Recent years have seen very rapid growth in Russia's IT sector. This growth has been much more extensive and vigorous than in many of the world's established centres of IT power. Take, for example, the 25-30pc annual growth. The crisis is likely to slow this down. In the first instance, the fact is that this rapid growth was by no means always consistent with the real state of affairs. I'm referring to an IT infrastructure that was not sufficiently adapted to ensure appropriate trends. Second, despite massive state support, the growth in the IT sector was not accompanied by an adequate focus on the qualitative aspects of the process. Though IT began to be an independent and essential component in the process of industrial development, and as an essential tool, especially in hi-tech industry, a slump was inevitable.
On the other hand, the current crisis could have quite a positive influence on the future development of the sector. I mean, if in the past the use of this tool was not directly linked with increasing industrial efficiency, now that we have the crisis there will be a particular emphasis on this with regard to reducing costs. As a result, a focus on efficient decision-making both in specific industries and putting good industrial management processes in place.
We also mustn't overlook the fact that the Russian IT sector developed for the most part as a consumer sector. We were mainly engaged in exploiting solutions developed in other countries. The industry itself was oriented towards marketing ready-made products, while our own schools of developers were left on the sidelines - with some exceptions.
And yet the intellectual force of Russian developers of technical solutions at various levels and in various fields remains very high, though it is no secret that this intellectual force is rather specific in nature. In other words, our greatest success lies not in the field of mass production but in finding new ways of doing things. Supporting the development needs some additional steps on different levels...
True. That's why in Russia we've again started paying attention to supporting educational and scientific research programmes. This is what is driving the trend to make fairly severe cuts in the number of institutes and universities where today more than 70pc of graduates are specialists in sales marketing and brand promotion.

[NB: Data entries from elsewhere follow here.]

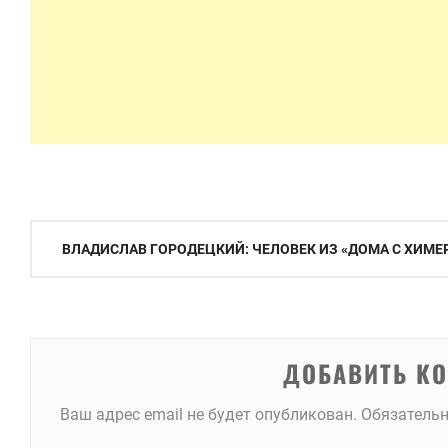
Навигация
ВЛАДИСЛАВ ГОРОДЕЦКИЙ: ЧЕЛОВЕК ИЗ «ДОМА С ХИМЕ
по
записям
ДОБАВИТЬ К
Ваш адрес email не будет опубликован.
Обязатель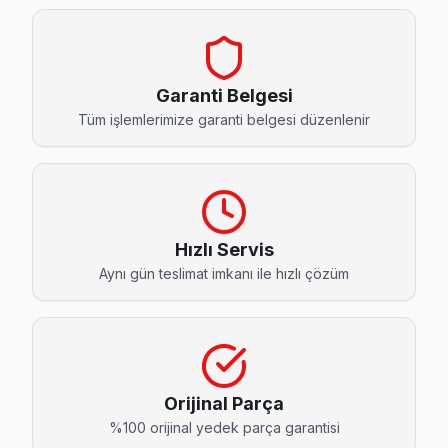
Barış Telefunken Servis
Barış mahallesi Telefunken TV servisinde şeffaf çalışıyoruz:
Barış Telefunken Açılmıyor Arıza →
Garanti Belgesi
Büyükşehir Telefunken Servis
Tüm işlemlerimize garanti belgesi düzenlenir
Beylikdüzü genelinde Büyükşehir bölgesinde Telefunken TV k
Beylikdüzü Telefunken Servis →
Cumhuriyet Telefunken Servis
Beylikdüzü'nın Cumhuriyet bölgesindeki Telefunken müşteril
Hızlı Servis
Aynı gün teslimat imkanı ile hızlı çözüm
Cumhuriyet Telefunken Açılmıyor Arıza →
Dereağzı Telefunken Servis
Beylikdüzü'nın Dereağzı bölgesindeki Telefunken müşteriler
Dereağzı Telefunken Açılmıyor Arıza →
Orijinal Parça
Gürpınar Telefunken Servis
%100 orijinal yedek parça garantisi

The remaining 30pc we intend to use as the basis for strengthening the research laboratories which will be the incubators of ideas and technological developments. Naturally, we're not talking about giving up training marketing specialists, but we should follow other way.And what could be the consequence?
This will undoubtedly lead to a certain realignment in the market: it will have to focus not just on import-export of ready-made goods, but also on needs of the domestic market as well as a model of production strategy, based on the advanced technologies.

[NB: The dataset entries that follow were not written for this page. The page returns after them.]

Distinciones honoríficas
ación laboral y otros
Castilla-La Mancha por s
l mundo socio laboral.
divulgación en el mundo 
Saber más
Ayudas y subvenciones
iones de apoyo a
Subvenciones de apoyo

I couldn't say that the Russian domestic market is ready for this, but there is no choice if we'd like to return to Russia the status of a technology hub. It is true for both state and private structures, because if supporting science and education is the state's task, the transition from the laboratory research stage to the stage of production is the task of business and industry. Lack of the highly qualified professional staff is the most important factor for reviving the industry. That's why today the accent is laid on creating a system of professional education, capable to fill the gap between science and industry.What is the basis for developing such a strategy?
By studying the experience of both Russian and foreign companies - which in IT are giants such as Microsoft, Intel and others - we are trying to identify the balance point between maintaining the trend towards developing the market economy and the need to bring in some measures of state control. "The magic hand of the market" is still pretty much a modern myth, while 100pc state control is also not a panacea.
In this respect the model of economic development which China has managed to achieve is very interesting - and this experience is much more interesting for Russia today than the experience of the West. Nevertheless, Russia has always been between East and West, and that's why we are ready to learn the lessons of both. But we'll be going our own way.